We back/side/downtracked a little and found ourselves on the edge of a huge slab which curved away and down into the darkness. It didn’t seem right, but there was signs of use at its edge where it butted into the crag which rose sheer to our left.
It felt exposed, our two spots of light floated in a darkness where it felt like the light was flowing past our feet into an abyss. I’ve spend a lot of time on night ascents, but this was different.

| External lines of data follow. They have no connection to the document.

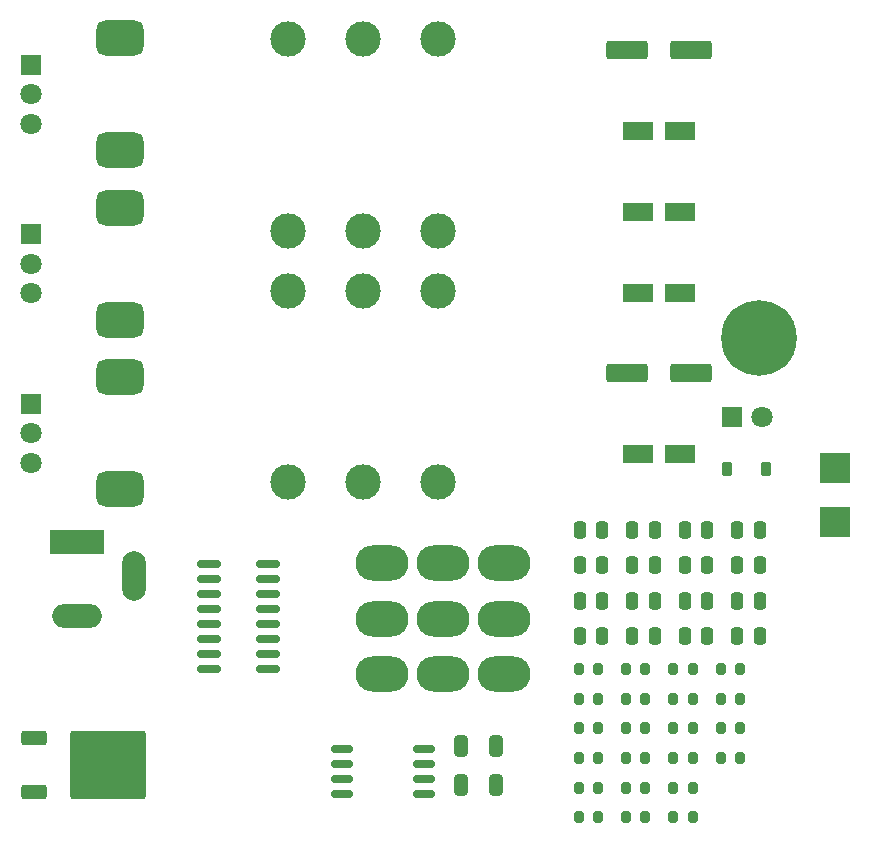
<source format=gbr>
%TF.GenerationSoftware,KiCad,Pcbnew,9.0.2*%
%TF.CreationDate,2025-06-30T18:01:48+12:00*%
%TF.ProjectId,Delay,44656c61-792e-46b6-9963-61645f706362,rev?*%
%TF.SameCoordinates,Original*%
%TF.FileFunction,Soldermask,Top*%
%TF.FilePolarity,Negative*%
%FSLAX46Y46*%
G04 Gerber Fmt 4.6, Leading zero omitted, Abs format (unit mm)*
G04 Created by KiCad (PCBNEW 9.0.2) date 2025-06-30 18:01:48*
%MOMM*%
%LPD*%
G01*
G04 APERTURE LIST*
G04 Aperture macros list*
%AMRoundRect*
0 Rectangle with rounded corners*
0 $1 Rounding radius*
0 $2 $3 $4 $5 $6 $7 $8 $9 X,Y pos of 4 corners*
0 Add a 4 corners polygon primitive as box body*
4,1,4,$2,$3,$4,$5,$6,$7,$8,$9,$2,$3,0*
0 Add four circle primitives for the rounded corners*
1,1,$1+$1,$2,$3*
1,1,$1+$1,$4,$5*
1,1,$1+$1,$6,$7*
1,1,$1+$1,$8,$9*
0 Add four rect primitives between the rounded corners*
20,1,$1+$1,$2,$3,$4,$5,0*
20,1,$1+$1,$4,$5,$6,$7,0*
20,1,$1+$1,$6,$7,$8,$9,0*
20,1,$1+$1,$8,$9,$2,$3,0*%
G04 Aperture macros list end*
%ADD10C,0.800000*%
%ADD11C,6.400000*%
%ADD12RoundRect,0.150000X-0.850000X-0.150000X0.850000X-0.150000X0.850000X0.150000X-0.850000X0.150000X0*%
%ADD13RoundRect,0.250000X-1.050000X-0.550000X1.050000X-0.550000X1.050000X0.550000X-1.050000X0.550000X0*%
%ADD14RoundRect,0.250000X-0.250000X-0.475000X0.250000X-0.475000X0.250000X0.475000X-0.250000X0.475000X0*%
%ADD15RoundRect,0.200000X-0.200000X-0.275000X0.200000X-0.275000X0.200000X0.275000X-0.200000X0.275000X0*%
%ADD16RoundRect,0.250000X-1.500000X-0.550000X1.500000X-0.550000X1.500000X0.550000X-1.500000X0.550000X0*%
%ADD17R,2.500000X2.500000*%
%ADD18RoundRect,0.150000X-0.800000X-0.150000X0.800000X-0.150000X0.800000X0.150000X-0.800000X0.150000X0*%
%ADD19R,4.600000X2.000000*%
%ADD20O,4.200000X2.000000*%
%ADD21O,2.000000X4.200000*%
%ADD22RoundRect,0.250000X-0.325000X-0.650000X0.325000X-0.650000X0.325000X0.650000X-0.325000X0.650000X0*%
%ADD23R,1.800000X1.800000*%
%ADD24C,1.800000*%
%ADD25RoundRect,0.750000X-1.250000X-0.750000X1.250000X-0.750000X1.250000X0.750000X-1.250000X0.750000X0*%
%ADD26C,3.000000*%
%ADD27RoundRect,0.225000X-0.225000X-0.375000X0.225000X-0.375000X0.225000X0.375000X-0.225000X0.375000X0*%
%ADD28O,4.500000X3.000000*%
%ADD29RoundRect,0.250000X-0.850000X-0.350000X0.850000X-0.350000X0.850000X0.350000X-0.850000X0.350000X0*%
%ADD30RoundRect,0.249997X-2.950003X-2.650003X2.950003X-2.650003X2.950003X2.650003X-2.950003X2.650003X0*%
G04 APERTURE END LIST*
D10*
%TO.C,H4*%
X135685000Y-55940000D03*
X136387944Y-54242944D03*
X136387944Y-57637056D03*
X138085000Y-53540000D03*
D11*
X138085000Y-55940000D03*
D10*
X138085000Y-58340000D03*
X139782056Y-54242944D03*
X139782056Y-57637056D03*
X140485000Y-55940000D03*
%TD*%
D12*
%TO.C,U1*%
X91500000Y-75055000D03*
X91500000Y-76325000D03*
X91500000Y-77595000D03*
X91500000Y-78865000D03*
X91500000Y-80135000D03*
X91500000Y-81405000D03*
X91500000Y-82675000D03*
X91500000Y-83945000D03*
X96500000Y-83945000D03*
X96500000Y-82675000D03*
X96500000Y-81405000D03*
X96500000Y-80135000D03*
X96500000Y-78865000D03*
X96500000Y-77595000D03*
X96500000Y-76325000D03*
X96500000Y-75055000D03*
%TD*%
D13*
%TO.C,CF6*%
X127835000Y-65790000D03*
X131435000Y-65790000D03*
%TD*%
D14*
%TO.C,C14*%
X131815000Y-81210000D03*
X133715000Y-81210000D03*
%TD*%
D15*
%TO.C,R5*%
X122820000Y-94010000D03*
X124470000Y-94010000D03*
%TD*%
%TO.C,R16*%
X130840000Y-91500000D03*
X132490000Y-91500000D03*
%TD*%
D14*
%TO.C,C17*%
X136265000Y-78200000D03*
X138165000Y-78200000D03*
%TD*%
D13*
%TO.C,CF2*%
X127835000Y-38390000D03*
X131435000Y-38390000D03*
%TD*%
D15*
%TO.C,R14*%
X130840000Y-86480000D03*
X132490000Y-86480000D03*
%TD*%
%TO.C,R21*%
X134850000Y-88990000D03*
X136500000Y-88990000D03*
%TD*%
D16*
%TO.C,CF5*%
X126935000Y-58940000D03*
X132335000Y-58940000D03*
%TD*%
D15*
%TO.C,R12*%
X126830000Y-96520000D03*
X128480000Y-96520000D03*
%TD*%
D17*
%TO.C,TP2*%
X144500000Y-71500000D03*
%TD*%
D18*
%TO.C,U3*%
X102765000Y-90745000D03*
X102765000Y-92015000D03*
X102765000Y-93285000D03*
X102765000Y-94555000D03*
X109765000Y-94555000D03*
X109765000Y-93285000D03*
X109765000Y-92015000D03*
X109765000Y-90745000D03*
%TD*%
D14*
%TO.C,C13*%
X131815000Y-78200000D03*
X133715000Y-78200000D03*
%TD*%
D17*
%TO.C,TP1*%
X144500000Y-66950000D03*
%TD*%
D19*
%TO.C,J2*%
X80335000Y-73190000D03*
D20*
X80335000Y-79490000D03*
D21*
X85135000Y-76090000D03*
%TD*%
D16*
%TO.C,CF1*%
X126935000Y-31540000D03*
X132335000Y-31540000D03*
%TD*%
D22*
%TO.C,C2*%
X112840000Y-90450000D03*
X115790000Y-90450000D03*
%TD*%
D14*
%TO.C,C16*%
X136265000Y-75190000D03*
X138165000Y-75190000D03*
%TD*%
%TO.C,C9*%
X127365000Y-78200000D03*
X129265000Y-78200000D03*
%TD*%
D15*
%TO.C,R10*%
X126830000Y-91500000D03*
X128480000Y-91500000D03*
%TD*%
%TO.C,R15*%
X130840000Y-88990000D03*
X132490000Y-88990000D03*
%TD*%
D14*
%TO.C,C15*%
X136265000Y-72180000D03*
X138165000Y-72180000D03*
%TD*%
D15*
%TO.C,RC1*%
X134850000Y-91500000D03*
X136500000Y-91500000D03*
%TD*%
D23*
%TO.C,REPEATS1*%
X76485000Y-47140000D03*
D24*
X76485000Y-49640000D03*
X76485000Y-52140000D03*
D25*
X83985000Y-44890000D03*
X83985000Y-54390000D03*
%TD*%
D15*
%TO.C,R19*%
X134850000Y-83970000D03*
X136500000Y-83970000D03*
%TD*%
D22*
%TO.C,C6*%
X112840000Y-93800000D03*
X115790000Y-93800000D03*
%TD*%
D23*
%TO.C,TIME1*%
X76485000Y-61490000D03*
D24*
X76485000Y-63990000D03*
X76485000Y-66490000D03*
D25*
X83985000Y-59240000D03*
X83985000Y-68740000D03*
%TD*%
D14*
%TO.C,C18*%
X136265000Y-81210000D03*
X138165000Y-81210000D03*
%TD*%
D15*
%TO.C,R13*%
X130840000Y-83970000D03*
X132490000Y-83970000D03*
%TD*%
D23*
%TO.C,LEVEL1*%
X76485000Y-32790000D03*
D24*
X76485000Y-35290000D03*
X76485000Y-37790000D03*
D25*
X83985000Y-30540000D03*
X83985000Y-40040000D03*
%TD*%
D13*
%TO.C,CF4*%
X127835000Y-52090000D03*
X131435000Y-52090000D03*
%TD*%
D15*
%TO.C,R6*%
X122820000Y-96520000D03*
X124470000Y-96520000D03*
%TD*%
D26*
%TO.C,J5*%
X104585000Y-51920000D03*
X104585000Y-68150000D03*
X110935000Y-51920000D03*
X110935000Y-68150000D03*
X98235000Y-51920000D03*
X98235000Y-68150000D03*
%TD*%
D14*
%TO.C,C4*%
X122915000Y-78200000D03*
X124815000Y-78200000D03*
%TD*%
D15*
%TO.C,R8*%
X126830000Y-86480000D03*
X128480000Y-86480000D03*
%TD*%
%TO.C,R4*%
X122820000Y-91500000D03*
X124470000Y-91500000D03*
%TD*%
%TO.C,R20*%
X134850000Y-86480000D03*
X136500000Y-86480000D03*
%TD*%
D14*
%TO.C,C3*%
X122915000Y-75190000D03*
X124815000Y-75190000D03*
%TD*%
%TO.C,C12*%
X131815000Y-75190000D03*
X133715000Y-75190000D03*
%TD*%
D13*
%TO.C,CF3*%
X127835000Y-45240000D03*
X131435000Y-45240000D03*
%TD*%
D15*
%TO.C,R7*%
X126830000Y-83970000D03*
X128480000Y-83970000D03*
%TD*%
%TO.C,R11*%
X126830000Y-94010000D03*
X128480000Y-94010000D03*
%TD*%
D14*
%TO.C,C1*%
X122915000Y-72180000D03*
X124815000Y-72180000D03*
%TD*%
%TO.C,C5*%
X122915000Y-81210000D03*
X124815000Y-81210000D03*
%TD*%
%TO.C,C7*%
X127365000Y-72180000D03*
X129265000Y-72180000D03*
%TD*%
%TO.C,C11*%
X131815000Y-72180000D03*
X133715000Y-72180000D03*
%TD*%
D26*
%TO.C,J4*%
X104585000Y-30640000D03*
X104585000Y-46870000D03*
X110935000Y-30640000D03*
X110935000Y-46870000D03*
X98235000Y-30640000D03*
X98235000Y-46870000D03*
%TD*%
D14*
%TO.C,C10*%
X127365000Y-81210000D03*
X129265000Y-81210000D03*
%TD*%
D15*
%TO.C,R1*%
X122820000Y-83970000D03*
X124470000Y-83970000D03*
%TD*%
%TO.C,R17*%
X130840000Y-94010000D03*
X132490000Y-94010000D03*
%TD*%
D27*
%TO.C,D5*%
X135380000Y-67060000D03*
X138680000Y-67060000D03*
%TD*%
D15*
%TO.C,R9*%
X126830000Y-88990000D03*
X128480000Y-88990000D03*
%TD*%
D28*
%TO.C,S1*%
X106140000Y-75025000D03*
X106140000Y-79725000D03*
X106140000Y-84425000D03*
X111340000Y-75025000D03*
X111340000Y-79725000D03*
X111340000Y-84425000D03*
X116540000Y-75025000D03*
X116540000Y-79725000D03*
X116540000Y-84425000D03*
%TD*%
D15*
%TO.C,R2*%
X122820000Y-86480000D03*
X124470000Y-86480000D03*
%TD*%
%TO.C,R18*%
X130840000Y-96520000D03*
X132490000Y-96520000D03*
%TD*%
%TO.C,R3*%
X122820000Y-88990000D03*
X124470000Y-88990000D03*
%TD*%
D29*
%TO.C,U2*%
X76685000Y-89805000D03*
D30*
X82985000Y-92085000D03*
D29*
X76685000Y-94365000D03*
%TD*%
D14*
%TO.C,C8*%
X127365000Y-75190000D03*
X129265000Y-75190000D03*
%TD*%
D23*
%TO.C,D1*%
X135785000Y-62650000D03*
D24*
X138325000Y-62650000D03*
%TD*%
M02*

</source>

It was warm and a little waterfall distracted and cooled after the previous ascent on a mineral vein which was the safest apparent route across the another iffy section of polished slab. The glaciers had no thought for future visitors when they carved this place up.
Next in our torchbeams were sheer rock walls streaked by black, water run-off that sprang from nowhere and disappeared back there. It was unnerving. We took our time and looked for routes as best we could in the torchlight.
The rock was good and we clung to it with both hands. The scree slope was invitingly easy looking, but we didn’t want to climb Sgurr Sgumain tonight so we stuck to the rock. It was late, very late and we were getting hungry and tired. Every climb upwards was topped with another wall of rock and route finding problems and the following scramble.
It was fantastic.

There was no question of stopping, no suggestion that we were in trouble, we just bantered away, working through the endless scrambling with the perfect mix of humour and experience. It was clear from the start that Gus was good company on the hill, he’s able, knows his stuff and knows how to laugh.
The last scramble took us to a broken crag with steep scree and the GPS said we were nearly at the loch. We climbed again while the sound of water fell away below us. We stopped and shone into the darkness below. A ribbon of dark grey then a black void beyond. We’d climbed quite high above the loch. Oh, the irony.
We tumbled down the boulder field to the side of Loch Coir a Ghrunnda. It was well past midnight and we were shot, it was time to relax a little and the realities of the time and effort spent getting there overtook us.

We walked the banks of the loch and picked a spot for the night. We found some nice big grooves in the rock to keep us put, we were bivying – it’s no place for a tent up here, and got to unpacking and setting up camp.
It wasn’t too cold, just nice with some light insulation on and a cuppa and some soup was just enough, it was too late for a big dinner. I pitched a tarp over the cooking spot and where our heads were, just for a little extra protection. As clear and windless as it was with stars sparkling above us, you just never know.
We settled down, the sky had lightened, Bloody hell, 3am. Aye, time for bed.
Who knows what the day would bring.

Previous and Devious

8 Comments

  1. Ahh some of these photies and words bring back some vivid memories of my own. I remember Loch Coir a Ghrunnda as a very welcome lunch stop for a very footsore Sandy. Scarpa Manta’s in Summer were maybe a little overkill perhaps. Then it was up on to the ridge with all the tops in between before a truly horrific descent of the Sgumain stone chute where there was more than one twisted ankle.

    I’d go back, better equipped and better prepared in a heartbeat!

  2. Is the bridge the one on the Fort William to Mallaig line? It looks like the one I stood under about 30 years ago.

  3. PTC* says:

    Sorry for the lack of reply!

    Sandy, maybe not, we both had trainers on and half of mine are still stuck to the rock up there :0)

    Marc, that’s the one Glenfinnan viaduct, lovely structure and world famous now because of Harry Potter.

  4. DavidG says:

    The day would bring a bimble over Head over Sgurr nan Eag by the looks of the last photo.

    My penultimate and last Munros looking fine on the sky line.

    Happy days (or actually not so happy, given the clag and the 50mph gusts)

  5. bsmith_90 says:

    Looks like a cracking trip, a suitable replacement for the Haglofs party!

  6. PTC* says:

    Jeez, where have I been? Catching up imminently!

  7. bsmith_90 says:

    Just tell everyone you were on TGO ;o)

  8. PTC* says:

    As long as I don’t have to walk the last bits on tarmac to the coast!